The real question totally depends on how long it takes the train to get up to speed and to slow down again, and whether the train engineer was rushing pedal-to-the-metal, or taking their sweet time. I felt exceptionally rebellious, so I pointed-out that the 60 miles stated COULD have crossed timezones if it were headed Westward, thereby possibly suggesting two hours of travel time... "or, assuming the train was actually a train, and not a light image of a train, projected 60 miles Eastward to arrive at the same time it left, in the previous timezone, assuming the time duration was rounded up to seconds. The curvature of the Earth might also become a variable, but in bouncing the light, assuming they were not projecting/recieving at a height great enough to remove the need for bouncing, it still shouldn't delay long enough for a full second to elapse, unless they took pains to make multiple bounces that took it far from it's logical tragectory."

 

Plus, although the start and stop points might be 60 miles apart, you have to consider that any curves in the track would make the distance longer. Also, it depends upon what state they're in, and whether those 60 miles take the train through speed control zones, such as interesections, or other stations.

 

My teacher pointed out that while all of that was true, there would be no way to test for that unless the students were expected to have answers for all of those variables, or if they were provided with that information. Within the confines of a test question, we should only proceed with what we're given in the question, and make no assumptions beyond it.

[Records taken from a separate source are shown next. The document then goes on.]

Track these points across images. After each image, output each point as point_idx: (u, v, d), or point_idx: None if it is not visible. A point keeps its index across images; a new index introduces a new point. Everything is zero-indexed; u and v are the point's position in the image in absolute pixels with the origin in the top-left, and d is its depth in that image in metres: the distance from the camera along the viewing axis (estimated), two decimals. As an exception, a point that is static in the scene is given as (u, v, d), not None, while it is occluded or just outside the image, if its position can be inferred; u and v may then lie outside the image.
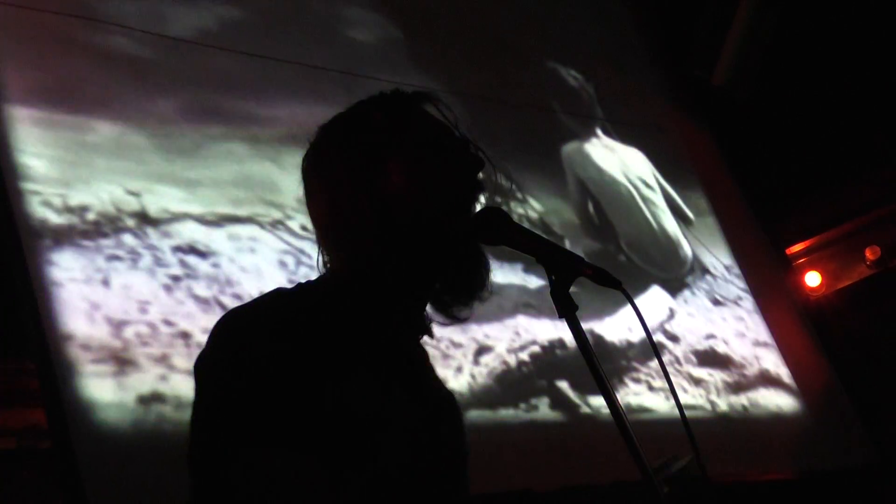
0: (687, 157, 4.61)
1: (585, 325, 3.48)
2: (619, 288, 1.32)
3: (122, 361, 2.47)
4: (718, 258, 4.32)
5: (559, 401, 3.26)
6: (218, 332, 1.37)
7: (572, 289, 1.34)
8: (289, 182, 3.01)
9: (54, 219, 2.59)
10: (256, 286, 2.80)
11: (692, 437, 1.33)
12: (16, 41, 2.79)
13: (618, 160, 4.25)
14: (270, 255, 2.92)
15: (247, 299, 2.70)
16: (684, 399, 3.59)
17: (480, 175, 1.46)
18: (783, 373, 4.09)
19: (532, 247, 1.37)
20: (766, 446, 3.80)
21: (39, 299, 2.44)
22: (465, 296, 1.44)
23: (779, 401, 4.01)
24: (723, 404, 3.76)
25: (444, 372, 2.99)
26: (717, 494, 1.46)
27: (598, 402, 3.22)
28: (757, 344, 4.11)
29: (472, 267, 1.43)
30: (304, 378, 1.27)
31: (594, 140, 4.24)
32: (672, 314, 3.91)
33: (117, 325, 2.52)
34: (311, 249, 1.57)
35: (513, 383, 3.18)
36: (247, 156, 3.07)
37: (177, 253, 2.74)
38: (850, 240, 4.90)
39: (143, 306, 2.59)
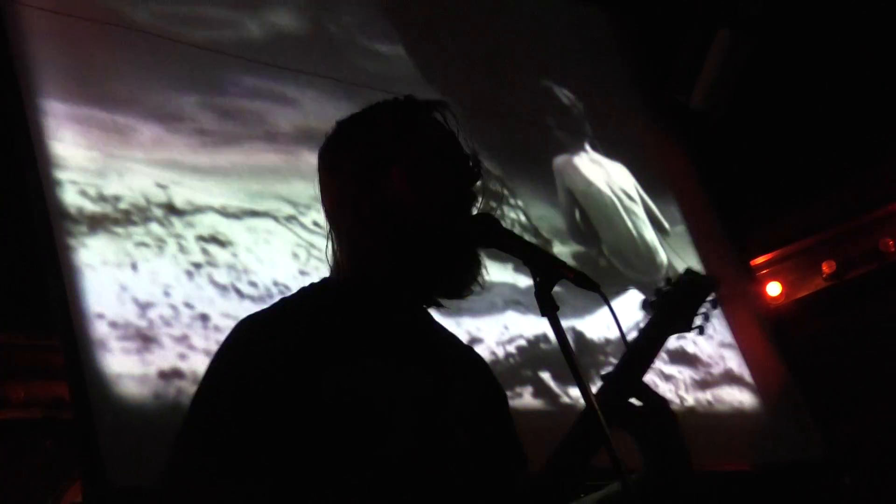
0: (665, 172, 4.61)
1: (568, 323, 3.50)
2: (597, 290, 1.31)
3: (146, 339, 2.48)
4: (690, 266, 4.33)
5: (542, 390, 3.27)
6: (228, 337, 1.35)
7: (558, 289, 1.34)
8: (302, 181, 3.03)
9: (89, 207, 2.60)
10: (270, 275, 2.81)
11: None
12: (56, 45, 2.80)
13: (603, 173, 4.26)
14: (284, 247, 2.93)
15: (261, 287, 2.75)
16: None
17: (477, 186, 1.45)
18: (745, 373, 4.10)
19: (519, 250, 1.37)
20: (728, 439, 3.80)
21: (74, 280, 2.44)
22: (458, 290, 1.42)
23: (740, 398, 4.01)
24: (690, 399, 3.76)
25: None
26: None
27: (576, 392, 3.22)
28: (722, 345, 4.12)
29: (465, 265, 1.41)
30: (295, 387, 1.24)
31: (583, 154, 4.25)
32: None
33: (143, 306, 2.53)
34: (321, 243, 1.57)
35: (500, 373, 3.16)
36: (265, 155, 3.08)
37: (199, 242, 2.75)
38: (809, 254, 4.91)
39: (167, 290, 2.60)
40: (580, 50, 4.60)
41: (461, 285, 1.41)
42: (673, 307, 1.58)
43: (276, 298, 1.47)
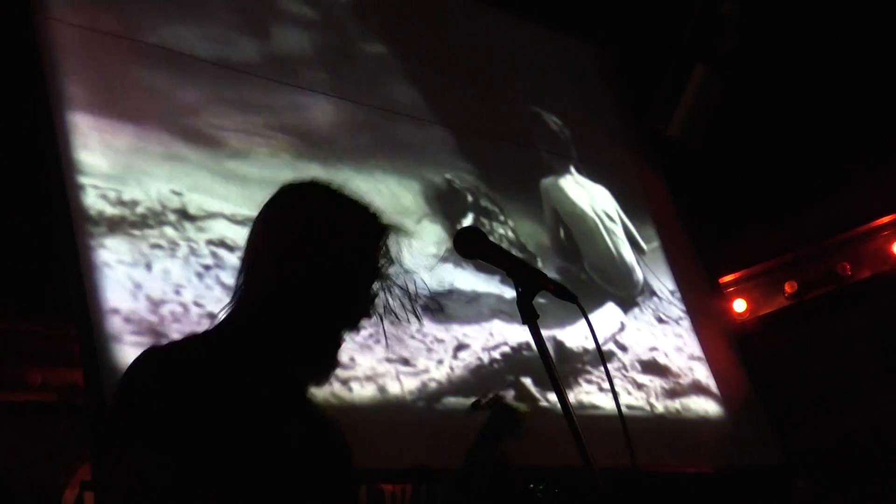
0: (643, 196, 4.62)
1: (549, 332, 3.49)
2: (575, 302, 1.31)
3: (157, 334, 2.47)
4: (664, 283, 4.33)
5: (523, 394, 3.26)
6: (130, 368, 1.34)
7: (541, 300, 1.33)
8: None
9: (109, 210, 2.59)
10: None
11: (626, 430, 1.34)
12: (81, 59, 2.79)
13: (587, 195, 4.27)
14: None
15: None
16: (628, 400, 3.60)
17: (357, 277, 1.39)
18: (711, 383, 4.10)
19: (502, 262, 1.37)
20: (693, 444, 3.80)
21: (92, 277, 2.43)
22: (318, 379, 1.40)
23: (706, 407, 4.01)
24: (660, 407, 3.76)
25: (426, 363, 3.00)
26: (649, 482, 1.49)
27: (555, 397, 3.21)
28: (691, 358, 4.12)
29: (327, 355, 1.38)
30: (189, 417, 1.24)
31: (568, 177, 4.26)
32: (623, 327, 3.91)
33: (156, 304, 2.52)
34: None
35: (485, 376, 3.18)
36: (271, 167, 3.07)
37: (209, 246, 2.74)
38: (773, 275, 4.94)
39: (178, 289, 2.59)
40: (568, 80, 4.63)
41: (321, 376, 1.39)
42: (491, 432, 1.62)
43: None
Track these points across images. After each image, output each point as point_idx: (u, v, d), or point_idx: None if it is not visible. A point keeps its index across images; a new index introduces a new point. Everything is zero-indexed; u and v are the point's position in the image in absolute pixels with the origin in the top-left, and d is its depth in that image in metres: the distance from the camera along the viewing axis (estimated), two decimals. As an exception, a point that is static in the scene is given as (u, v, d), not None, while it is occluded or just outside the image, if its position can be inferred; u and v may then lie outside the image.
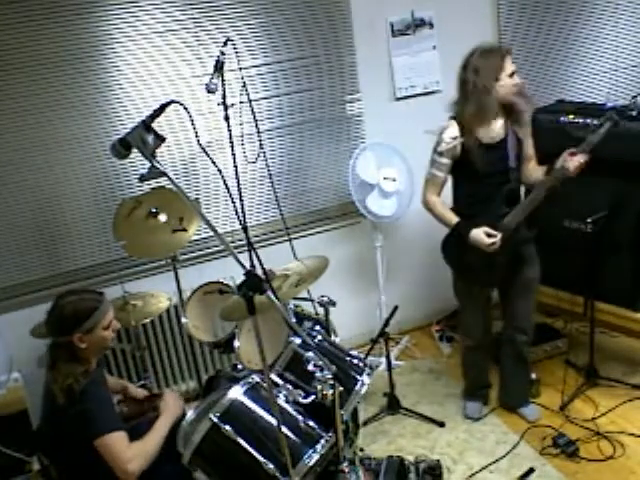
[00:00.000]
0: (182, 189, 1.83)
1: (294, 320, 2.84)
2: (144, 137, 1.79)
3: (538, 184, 2.84)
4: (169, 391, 2.64)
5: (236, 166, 2.97)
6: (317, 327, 2.77)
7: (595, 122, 2.72)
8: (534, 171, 2.95)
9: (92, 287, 3.34)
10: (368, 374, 2.55)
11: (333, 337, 2.99)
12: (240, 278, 1.81)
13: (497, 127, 2.85)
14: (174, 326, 3.57)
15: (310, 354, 2.34)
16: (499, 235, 2.84)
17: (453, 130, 2.85)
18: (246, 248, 2.91)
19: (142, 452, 2.20)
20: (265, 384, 2.07)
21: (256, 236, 3.66)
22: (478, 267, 2.94)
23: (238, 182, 3.00)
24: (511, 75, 2.76)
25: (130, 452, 2.16)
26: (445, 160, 2.89)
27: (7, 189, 3.20)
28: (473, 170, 2.84)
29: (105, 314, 2.28)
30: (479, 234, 2.84)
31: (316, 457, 2.19)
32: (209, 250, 3.62)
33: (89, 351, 2.25)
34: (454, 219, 2.91)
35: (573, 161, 2.70)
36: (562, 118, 3.34)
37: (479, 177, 2.86)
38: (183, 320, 3.04)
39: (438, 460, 2.89)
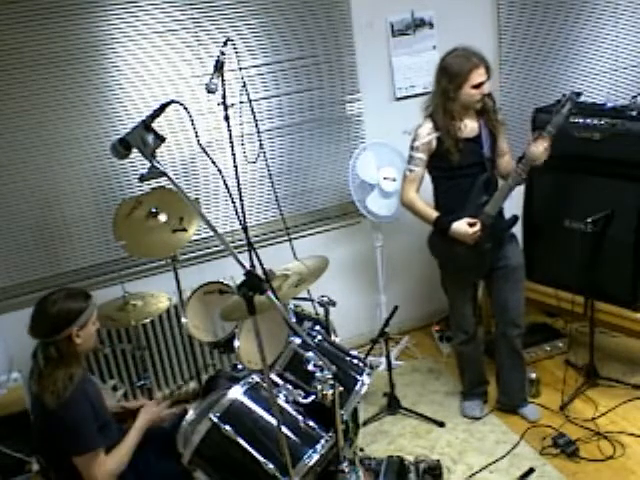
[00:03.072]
0: (182, 189, 1.83)
1: (294, 320, 2.84)
2: (144, 137, 1.79)
3: (512, 173, 2.93)
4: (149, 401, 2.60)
5: (236, 166, 2.98)
6: (317, 327, 2.77)
7: (559, 104, 2.85)
8: (508, 165, 3.08)
9: (92, 287, 3.36)
10: (368, 374, 2.55)
11: (333, 337, 2.99)
12: (240, 278, 1.81)
13: (471, 124, 2.95)
14: (174, 326, 3.57)
15: (310, 354, 2.34)
16: (479, 224, 2.92)
17: (428, 126, 2.96)
18: (246, 248, 2.91)
19: (115, 465, 2.26)
20: (265, 384, 2.07)
21: (256, 236, 3.66)
22: (467, 257, 2.98)
23: (238, 182, 3.00)
24: (477, 86, 2.84)
25: (103, 471, 2.21)
26: (421, 155, 2.98)
27: (7, 189, 3.20)
28: (449, 163, 2.93)
29: (94, 308, 2.31)
30: (461, 226, 2.92)
31: (316, 457, 2.19)
32: (209, 250, 3.62)
33: (82, 347, 2.26)
34: (434, 214, 3.00)
35: (537, 148, 2.82)
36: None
37: (456, 169, 2.94)
38: (183, 320, 3.04)
39: (438, 460, 2.89)
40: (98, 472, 2.21)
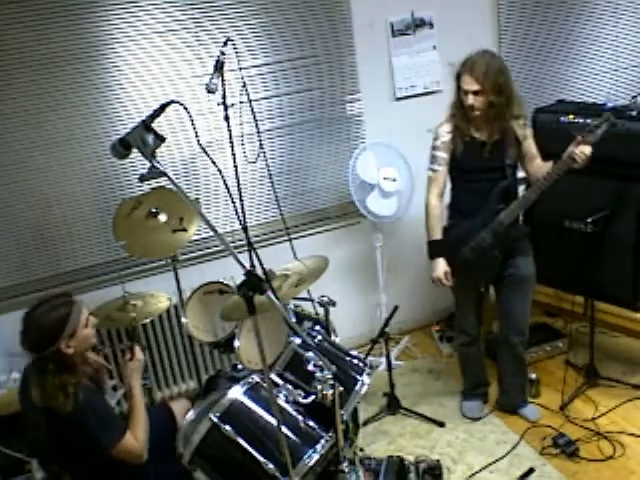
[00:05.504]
0: (182, 189, 1.83)
1: (294, 320, 2.84)
2: (144, 137, 1.79)
3: (536, 181, 2.87)
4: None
5: (236, 166, 2.98)
6: (317, 327, 2.77)
7: (594, 122, 2.74)
8: (539, 168, 2.95)
9: (92, 287, 3.36)
10: (368, 374, 2.55)
11: (333, 337, 2.99)
12: (240, 278, 1.81)
13: (491, 128, 2.89)
14: (174, 326, 3.57)
15: (310, 354, 2.34)
16: (449, 283, 3.00)
17: (447, 125, 2.95)
18: (246, 248, 2.91)
19: (143, 435, 2.29)
20: (265, 384, 2.07)
21: (256, 236, 3.65)
22: (474, 261, 2.97)
23: (238, 182, 3.00)
24: (465, 93, 2.81)
25: (138, 444, 2.25)
26: (442, 154, 2.97)
27: (7, 189, 3.20)
28: (468, 166, 2.92)
29: (80, 314, 2.24)
30: (439, 266, 2.99)
31: (316, 457, 2.19)
32: (209, 250, 3.62)
33: (76, 355, 2.23)
34: (434, 235, 3.02)
35: (578, 151, 2.69)
36: (562, 118, 3.34)
37: (474, 173, 2.92)
38: (183, 320, 3.04)
39: (438, 460, 2.89)
40: (136, 448, 2.24)
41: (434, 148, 2.99)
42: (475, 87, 2.78)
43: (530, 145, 2.97)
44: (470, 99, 2.80)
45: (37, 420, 2.22)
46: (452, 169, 3.02)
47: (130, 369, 2.47)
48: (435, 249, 3.01)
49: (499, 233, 2.90)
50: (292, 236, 3.43)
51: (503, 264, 3.02)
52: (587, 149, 2.69)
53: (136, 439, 2.26)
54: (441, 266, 2.99)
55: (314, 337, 2.63)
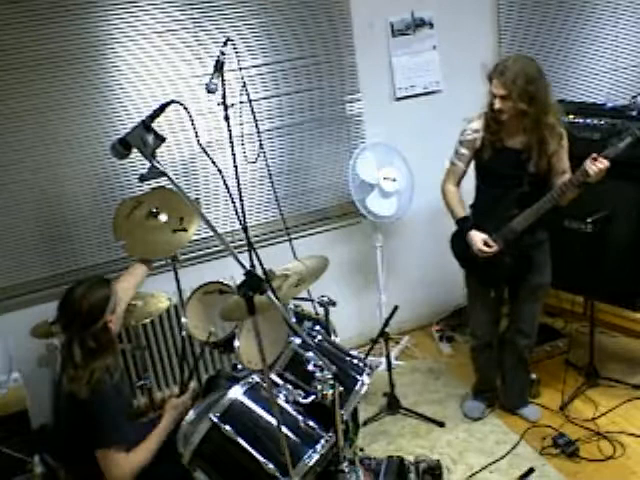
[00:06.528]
0: (182, 189, 1.83)
1: (294, 320, 2.83)
2: (144, 137, 1.79)
3: (552, 190, 2.82)
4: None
5: (236, 166, 2.98)
6: (317, 327, 2.77)
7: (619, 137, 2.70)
8: None
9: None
10: (368, 374, 2.55)
11: (333, 337, 2.99)
12: (240, 278, 1.81)
13: (520, 135, 2.82)
14: (174, 326, 3.57)
15: (310, 354, 2.34)
16: (494, 247, 2.86)
17: (477, 123, 2.89)
18: (246, 248, 2.91)
19: (142, 460, 2.28)
20: (265, 384, 2.07)
21: (256, 236, 3.65)
22: (483, 265, 2.95)
23: (238, 182, 3.00)
24: (493, 96, 2.75)
25: (122, 469, 2.22)
26: (464, 151, 2.94)
27: (7, 189, 3.20)
28: (490, 170, 2.89)
29: (116, 291, 2.34)
30: (476, 237, 2.89)
31: (316, 457, 2.19)
32: (209, 250, 3.62)
33: (115, 332, 2.30)
34: (460, 214, 2.97)
35: (594, 166, 2.65)
36: (562, 118, 3.34)
37: (495, 177, 2.88)
38: (183, 320, 3.04)
39: (438, 460, 2.89)
40: (118, 469, 2.22)
41: (459, 142, 2.95)
42: (502, 92, 2.70)
43: (559, 160, 2.85)
44: (497, 103, 2.73)
45: (57, 407, 2.27)
46: (478, 171, 2.98)
47: (175, 403, 2.52)
48: (465, 224, 2.96)
49: (510, 240, 2.88)
50: (292, 236, 3.43)
51: (519, 269, 2.97)
52: (602, 163, 2.64)
53: (135, 458, 2.25)
54: (477, 237, 2.89)
55: (314, 337, 2.63)
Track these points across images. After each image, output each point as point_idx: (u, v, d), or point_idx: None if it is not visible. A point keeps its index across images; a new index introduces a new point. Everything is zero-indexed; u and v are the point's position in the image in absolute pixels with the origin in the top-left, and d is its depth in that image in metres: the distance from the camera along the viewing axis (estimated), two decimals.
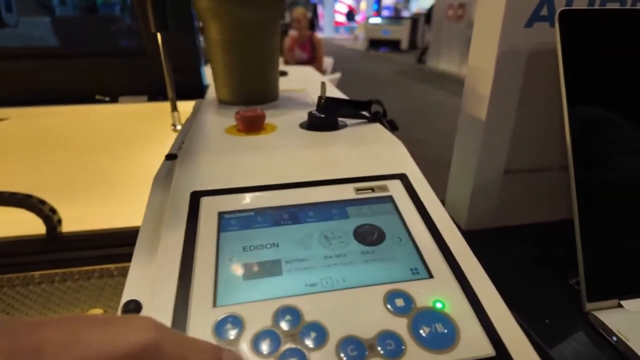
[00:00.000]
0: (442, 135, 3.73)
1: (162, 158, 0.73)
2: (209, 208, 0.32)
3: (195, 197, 0.33)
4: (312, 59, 4.06)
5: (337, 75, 3.85)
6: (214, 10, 0.52)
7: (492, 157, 0.47)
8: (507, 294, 0.41)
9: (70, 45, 0.71)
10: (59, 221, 0.60)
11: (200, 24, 0.56)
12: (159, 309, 0.25)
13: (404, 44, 9.82)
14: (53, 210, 0.59)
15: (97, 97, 0.67)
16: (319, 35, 4.16)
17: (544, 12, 0.41)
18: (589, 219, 0.37)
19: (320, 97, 0.46)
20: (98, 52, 0.67)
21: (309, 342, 0.23)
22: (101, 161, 0.68)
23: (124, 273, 0.69)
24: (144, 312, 0.26)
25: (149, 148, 0.73)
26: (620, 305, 0.36)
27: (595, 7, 0.42)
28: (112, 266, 0.66)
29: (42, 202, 0.58)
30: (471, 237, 0.51)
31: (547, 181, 0.49)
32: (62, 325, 0.17)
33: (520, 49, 0.42)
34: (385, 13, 12.71)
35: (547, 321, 0.37)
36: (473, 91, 0.46)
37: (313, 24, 8.73)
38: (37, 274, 0.67)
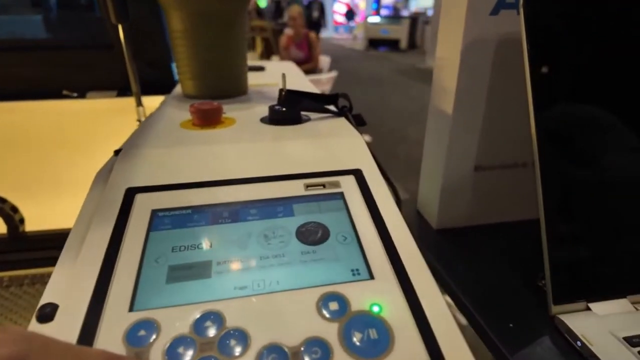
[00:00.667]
0: None
1: None
2: (143, 205, 0.30)
3: (130, 194, 0.31)
4: (309, 58, 4.04)
5: (334, 74, 3.83)
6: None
7: (461, 153, 0.45)
8: (473, 296, 0.39)
9: (36, 38, 0.69)
10: (22, 220, 0.58)
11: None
12: (71, 312, 0.23)
13: (403, 44, 9.79)
14: (14, 209, 0.57)
15: (65, 92, 0.65)
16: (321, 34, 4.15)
17: None
18: (555, 217, 0.35)
19: (281, 90, 0.44)
20: (63, 44, 0.65)
21: (227, 350, 0.21)
22: (66, 159, 0.66)
23: None
24: (59, 317, 0.24)
25: (115, 145, 0.72)
26: (588, 309, 0.35)
27: None
28: None
29: (3, 201, 0.56)
30: (442, 236, 0.49)
31: (520, 178, 0.47)
32: None
33: (486, 38, 0.40)
34: (384, 12, 12.67)
35: (511, 325, 0.35)
36: (440, 84, 0.45)
37: (319, 23, 8.59)
38: (5, 276, 0.65)
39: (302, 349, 0.21)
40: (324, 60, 4.39)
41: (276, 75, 0.78)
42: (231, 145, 0.37)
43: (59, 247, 0.64)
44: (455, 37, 0.41)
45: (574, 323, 0.33)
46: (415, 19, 9.73)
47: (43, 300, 0.25)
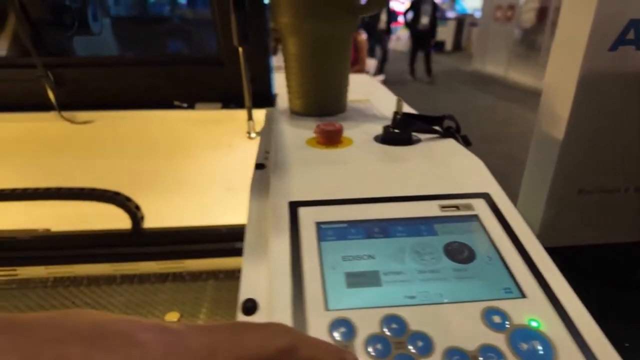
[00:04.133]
0: (487, 141, 3.64)
1: (231, 161, 0.78)
2: (307, 218, 0.35)
3: (293, 207, 0.36)
4: (355, 61, 4.07)
5: (381, 77, 3.85)
6: (294, 26, 0.55)
7: (566, 176, 0.47)
8: None
9: (152, 54, 0.76)
10: (142, 217, 0.65)
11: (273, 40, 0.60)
12: (279, 310, 0.28)
13: (449, 45, 9.61)
14: (137, 207, 0.65)
15: (176, 103, 0.72)
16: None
17: (630, 35, 0.41)
18: None
19: (396, 113, 0.48)
20: (178, 60, 0.73)
21: (416, 350, 0.25)
22: (177, 162, 0.73)
23: (194, 278, 0.76)
24: (260, 311, 0.29)
25: (220, 152, 0.79)
26: None
27: None
28: (184, 272, 0.73)
29: (128, 199, 0.64)
30: None
31: (623, 202, 0.48)
32: (227, 330, 0.20)
33: (603, 72, 0.42)
34: None
35: (627, 345, 0.37)
36: (550, 110, 0.47)
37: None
38: (118, 274, 0.74)
39: (478, 353, 0.25)
40: (370, 64, 4.41)
41: (358, 89, 0.82)
42: (362, 165, 0.42)
43: (172, 242, 0.71)
44: (571, 69, 0.43)
45: None
46: (462, 21, 9.54)
47: (243, 296, 0.31)
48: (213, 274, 0.79)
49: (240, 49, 0.60)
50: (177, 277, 0.78)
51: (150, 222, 0.69)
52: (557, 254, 0.51)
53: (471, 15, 9.66)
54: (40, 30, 0.71)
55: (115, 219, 0.66)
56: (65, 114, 0.70)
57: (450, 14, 11.07)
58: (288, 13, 0.55)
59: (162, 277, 0.77)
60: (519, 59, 6.20)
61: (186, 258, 0.68)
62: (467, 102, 5.14)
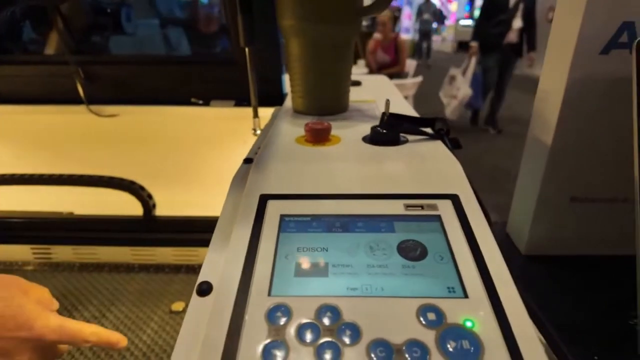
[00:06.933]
0: None
1: (242, 156, 0.81)
2: (273, 210, 0.37)
3: (263, 200, 0.38)
4: (395, 62, 4.03)
5: (419, 79, 3.78)
6: (296, 28, 0.57)
7: (557, 183, 0.46)
8: (559, 324, 0.40)
9: (171, 53, 0.81)
10: (154, 205, 0.70)
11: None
12: (225, 291, 0.30)
13: None
14: (150, 196, 0.69)
15: (193, 100, 0.76)
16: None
17: (624, 38, 0.39)
18: None
19: (383, 114, 0.49)
20: (194, 60, 0.77)
21: (344, 339, 0.26)
22: (191, 155, 0.78)
23: None
24: (213, 293, 0.32)
25: (231, 147, 0.82)
26: None
27: None
28: (196, 264, 0.76)
29: (142, 188, 0.68)
30: (529, 262, 0.50)
31: (617, 213, 0.46)
32: None
33: (593, 76, 0.41)
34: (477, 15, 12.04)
35: (596, 358, 0.36)
36: (541, 115, 0.46)
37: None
38: (137, 263, 0.80)
39: (404, 347, 0.26)
40: (410, 64, 4.34)
41: (372, 90, 0.83)
42: (341, 163, 0.43)
43: (182, 230, 0.75)
44: (560, 73, 0.42)
45: None
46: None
47: (200, 279, 0.33)
48: None
49: (247, 50, 0.63)
50: (190, 269, 0.83)
51: (165, 210, 0.74)
52: (543, 262, 0.49)
53: None
54: (78, 31, 0.78)
55: (135, 206, 0.72)
56: (93, 107, 0.76)
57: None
58: (290, 15, 0.57)
59: (176, 268, 0.83)
60: None
61: (191, 246, 0.72)
62: (512, 107, 4.93)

Therefore the correct answer would be 1 mile per hour.

lol! well.. luckily we're not making a plane out of anything that thing then, right?

but i have another issue at hand, i was just about to post when i got an email notification that you posted in my thread, my other problem is that the instructions on my unit 5 exercise is asking me to set my grid and snap to .25", but it doesn't designate limits or anything... and i can't enter .25", it says invalid or something, but it does convert it to decimals if i leave the " out, is that okay? on the example drawing it shows the grid being a different width than what i am using though.. it shows as having a mid point between dots on the grid giving me halves to snap to, but when i use the designated settings, it just jumps from dot to dot.